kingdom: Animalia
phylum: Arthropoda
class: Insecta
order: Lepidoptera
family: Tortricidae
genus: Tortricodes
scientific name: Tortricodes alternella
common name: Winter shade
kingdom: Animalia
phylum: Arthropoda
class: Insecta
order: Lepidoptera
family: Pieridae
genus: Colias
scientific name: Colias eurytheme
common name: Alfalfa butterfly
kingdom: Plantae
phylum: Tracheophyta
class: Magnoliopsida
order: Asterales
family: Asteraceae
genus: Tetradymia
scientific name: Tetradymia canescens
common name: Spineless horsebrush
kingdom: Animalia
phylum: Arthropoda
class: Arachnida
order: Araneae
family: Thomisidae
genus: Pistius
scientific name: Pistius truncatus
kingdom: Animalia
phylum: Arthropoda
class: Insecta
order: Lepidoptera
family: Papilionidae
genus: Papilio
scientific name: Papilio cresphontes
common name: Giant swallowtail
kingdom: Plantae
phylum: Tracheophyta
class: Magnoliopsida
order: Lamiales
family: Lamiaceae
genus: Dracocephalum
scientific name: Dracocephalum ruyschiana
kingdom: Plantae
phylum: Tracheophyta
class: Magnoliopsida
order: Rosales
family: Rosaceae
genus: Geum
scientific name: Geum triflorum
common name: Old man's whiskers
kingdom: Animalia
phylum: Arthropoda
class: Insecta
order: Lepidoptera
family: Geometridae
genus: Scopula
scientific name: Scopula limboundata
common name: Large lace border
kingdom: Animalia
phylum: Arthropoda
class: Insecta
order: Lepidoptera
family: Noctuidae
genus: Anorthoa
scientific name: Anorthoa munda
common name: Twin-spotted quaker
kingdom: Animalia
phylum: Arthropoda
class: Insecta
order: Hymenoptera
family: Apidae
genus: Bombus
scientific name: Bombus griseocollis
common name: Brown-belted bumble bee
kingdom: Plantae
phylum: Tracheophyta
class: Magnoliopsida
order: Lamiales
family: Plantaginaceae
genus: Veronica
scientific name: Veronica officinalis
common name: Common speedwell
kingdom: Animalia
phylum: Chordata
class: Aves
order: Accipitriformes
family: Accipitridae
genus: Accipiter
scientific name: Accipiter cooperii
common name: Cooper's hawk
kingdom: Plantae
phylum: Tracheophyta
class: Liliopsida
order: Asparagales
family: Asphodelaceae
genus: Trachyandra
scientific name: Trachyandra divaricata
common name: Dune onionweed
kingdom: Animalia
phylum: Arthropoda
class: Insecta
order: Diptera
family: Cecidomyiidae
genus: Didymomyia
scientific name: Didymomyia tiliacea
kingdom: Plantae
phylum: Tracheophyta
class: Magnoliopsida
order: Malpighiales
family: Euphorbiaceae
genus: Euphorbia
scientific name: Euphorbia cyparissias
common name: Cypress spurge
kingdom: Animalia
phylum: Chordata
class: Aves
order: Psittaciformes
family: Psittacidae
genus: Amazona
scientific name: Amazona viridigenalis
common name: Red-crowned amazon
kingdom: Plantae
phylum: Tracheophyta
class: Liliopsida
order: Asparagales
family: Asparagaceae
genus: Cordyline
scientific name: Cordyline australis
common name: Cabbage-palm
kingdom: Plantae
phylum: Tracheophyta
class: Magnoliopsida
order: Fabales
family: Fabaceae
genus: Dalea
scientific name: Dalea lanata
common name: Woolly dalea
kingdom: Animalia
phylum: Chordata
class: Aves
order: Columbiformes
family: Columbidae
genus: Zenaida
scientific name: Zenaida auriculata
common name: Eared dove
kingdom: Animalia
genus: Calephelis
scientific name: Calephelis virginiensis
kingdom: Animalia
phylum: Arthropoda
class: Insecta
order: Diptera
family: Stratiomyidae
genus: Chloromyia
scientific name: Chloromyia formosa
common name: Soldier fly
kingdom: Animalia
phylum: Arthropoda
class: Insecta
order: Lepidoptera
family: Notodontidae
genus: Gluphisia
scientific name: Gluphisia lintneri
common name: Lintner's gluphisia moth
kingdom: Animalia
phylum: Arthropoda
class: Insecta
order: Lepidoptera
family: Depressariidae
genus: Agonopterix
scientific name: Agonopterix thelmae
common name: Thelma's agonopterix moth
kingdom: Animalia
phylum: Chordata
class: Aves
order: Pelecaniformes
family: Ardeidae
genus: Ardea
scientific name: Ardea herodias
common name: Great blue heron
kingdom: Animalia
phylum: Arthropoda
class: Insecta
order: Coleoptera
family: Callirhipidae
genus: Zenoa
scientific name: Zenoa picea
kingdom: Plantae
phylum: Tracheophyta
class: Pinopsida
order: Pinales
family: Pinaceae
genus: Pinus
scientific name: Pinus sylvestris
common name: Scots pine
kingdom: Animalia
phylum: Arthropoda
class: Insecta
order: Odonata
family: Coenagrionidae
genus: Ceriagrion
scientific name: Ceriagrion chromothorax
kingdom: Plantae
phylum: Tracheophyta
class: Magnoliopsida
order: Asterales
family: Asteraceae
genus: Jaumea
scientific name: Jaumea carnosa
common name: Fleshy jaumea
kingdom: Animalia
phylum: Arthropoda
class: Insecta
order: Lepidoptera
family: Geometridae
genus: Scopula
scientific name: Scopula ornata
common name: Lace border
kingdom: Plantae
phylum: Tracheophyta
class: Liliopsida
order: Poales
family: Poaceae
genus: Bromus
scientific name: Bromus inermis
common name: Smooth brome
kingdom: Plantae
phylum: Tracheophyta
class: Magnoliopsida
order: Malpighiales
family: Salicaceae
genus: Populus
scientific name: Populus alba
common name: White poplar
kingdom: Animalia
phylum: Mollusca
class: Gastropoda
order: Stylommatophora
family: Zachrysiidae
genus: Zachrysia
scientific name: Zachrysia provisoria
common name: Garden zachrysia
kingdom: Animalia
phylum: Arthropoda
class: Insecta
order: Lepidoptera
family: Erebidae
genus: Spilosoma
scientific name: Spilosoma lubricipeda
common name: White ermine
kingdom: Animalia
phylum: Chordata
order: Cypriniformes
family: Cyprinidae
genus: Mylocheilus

....

WHAT THE TASK ASKS: Retype every line of the entries above without changing anything in them.

FINAL ANSWER:
kingdom: Animalia
phylum: Arthropoda
class: Insecta
order: Lepidoptera
family: Tortricidae
genus: Tortricodes
scientific name: Tortricodes alternella
common name: Winter shade
kingdom: Animalia
phylum: Arthropoda
class: Insecta
order: Lepidoptera
family: Pieridae
genus: Colias
scientific name: Colias eurytheme
common name: Alfalfa butterfly
kingdom: Plantae
phylum: Tracheophyta
class: Magnoliopsida
order: Asterales
family: Asteraceae
genus: Tetradymia
scientific name: Tetradymia canescens
common name: Spineless horsebrush
kingdom: Animalia
phylum: Arthropoda
class: Arachnida
order: Araneae
family: Thomisidae
genus: Pistius
scientific name: Pistius truncatus
kingdom: Animalia
phylum: Arthropoda
class: Insecta
order: Lepidoptera
family: Papilionidae
genus: Papilio
scientific name: Papilio cresphontes
common name: Giant swallowtail
kingdom: Plantae
phylum: Tracheophyta
class: Magnoliopsida
order: Lamiales
family: Lamiaceae
genus: Dracocephalum
scientific name: Dracocephalum ruyschiana
kingdom: Plantae
phylum: Tracheophyta
class: Magnoliopsida
order: Rosales
family: Rosaceae
genus: Geum
scientific name: Geum triflorum
common name: Old man's whiskers
kingdom: Animalia
phylum: Arthropoda
class: Insecta
order: Lepidoptera
family: Geometridae
genus: Scopula
scientific name: Scopula limboundata
common name: Large lace border
kingdom: Animalia
phylum: Arthropoda
class: Insecta
order: Lepidoptera
family: Noctuidae
genus: Anorthoa
scientific name: Anorthoa munda
common name: Twin-spotted quaker
kingdom: Animalia
phylum: Arthropoda
class: Insecta
order: Hymenoptera
family: Apidae
genus: Bombus
scientific name: Bombus griseocollis
common name: Brown-belted bumble bee
kingdom: Plantae
phylum: Tracheophyta
class: Magnoliopsida
order: Lamiales
family: Plantaginaceae
genus: Veronica
scientific name: Veronica officinalis
common name: Common speedwell
kingdom: Animalia
phylum: Chordata
class: Aves
order: Accipitriformes
family: Accipitridae
genus: Accipiter
scientific name: Accipiter cooperii
common name: Cooper's hawk
kingdom: Plantae
phylum: Tracheophyta
class: Liliopsida
order: Asparagales
family: Asphodelaceae
genus: Trachyandra
scientific name: Trachyandra divaricata
common name: Dune onionweed
kingdom: Animalia
phylum: Arthropoda
class: Insecta
order: Diptera
family: Cecidomyiidae
genus: Didymomyia
scientific name: Didymomyia tiliacea
kingdom: Plantae
phylum: Tracheophyta
class: Magnoliopsida
order: Malpighiales
family: Euphorbiaceae
genus: Euphorbia
scientific name: Euphorbia cyparissias
common name: Cypress spurge
kingdom: Animalia
phylum: Chordata
class: Aves
order: Psittaciformes
family: Psittacidae
genus: Amazona
scientific name: Amazona viridigenalis
common name: Red-crowned amazon
kingdom: Plantae
phylum: Tracheophyta
class: Liliopsida
order: Asparagales
family: Asparagaceae
genus: Cordyline
scientific name: Cordyline australis
common name: Cabbage-palm
kingdom: Plantae
phylum: Tracheophyta
class: Magnoliopsida
order: Fabales
family: Fabaceae
genus: Dalea
scientific name: Dalea lanata
common name: Woolly dalea
kingdom: Animalia
phylum: Chordata
class: Aves
order: Columbiformes
family: Columbidae
genus: Zenaida
scientific name: Zenaida auriculata
common name: Eared dove
kingdom: Animalia
genus: Calephelis
scientific name: Calephelis virginiensis
kingdom: Animalia
phylum: Arthropoda
class: Insecta
order: Diptera
family: Stratiomyidae
genus: Chloromyia
scientific name: Chloromyia formosa
common name: Soldier fly
kingdom: Animalia
phylum: Arthropoda
class: Insecta
order: Lepidoptera
family: Notodontidae
genus: Gluphisia
scientific name: Gluphisia lintneri
common name: Lintner's gluphisia moth
kingdom: Animalia
phylum: Arthropoda
class: Insecta
order: Lepidoptera
family: Depressariidae
genus: Agonopterix
scientific name: Agonopterix thelmae
common name: Thelma's agonopterix moth
kingdom: Animalia
phylum: Chordata
class: Aves
order: Pelecaniformes
family: Ardeidae
genus: Ardea
scientific name: Ardea herodias
common name: Great blue heron
kingdom: Animalia
phylum: Arthropoda
class: Insecta
order: Coleoptera
family: Callirhipidae
genus: Zenoa
scientific name: Zenoa picea
kingdom: Plantae
phylum: Tracheophyta
class: Pinopsida
order: Pinales
family: Pinaceae
genus: Pinus
scientific name: Pinus sylvestris
common name: Scots pine
kingdom: Animalia
phylum: Arthropoda
class: Insecta
order: Odonata
family: Coenagrionidae
genus: Ceriagrion
scientific name: Ceriagrion chromothorax
kingdom: Plantae
phylum: Tracheophyta
class: Magnoliopsida
order: Asterales
family: Asteraceae
genus: Jaumea
scientific name: Jaumea carnosa
common name: Fleshy jaumea
kingdom: Animalia
phylum: Arthropoda
class: Insecta
order: Lepidoptera
family: Geometridae
genus: Scopula
scientific name: Scopula ornata
common name: Lace border
kingdom: Plantae
phylum: Tracheophyta
class: Liliopsida
order: Poales
family: Poaceae
genus: Bromus
scientific name: Bromus inermis
common name: Smooth brome
kingdom: Plantae
phylum: Tracheophyta
class: Magnoliopsida
order: Malpighiales
family: Salicaceae
genus: Populus
scientific name: Populus alba
common name: White poplar
kingdom: Animalia
phylum: Mollusca
class: Gastropoda
order: Stylommatophora
family: Zachrysiidae
genus: Zachrysia
scientific name: Zachrysia provisoria
common name: Garden zachrysia
kingdom: Animalia
phylum: Arthropoda
class: Insecta
order: Lepidoptera
family: Erebidae
genus: Spilosoma
scientific name: Spilosoma lubricipeda
common name: White ermine
kingdom: Animalia
phylum: Chordata
order: Cypriniformes
family: Cyprinidae
genus: Mylocheilus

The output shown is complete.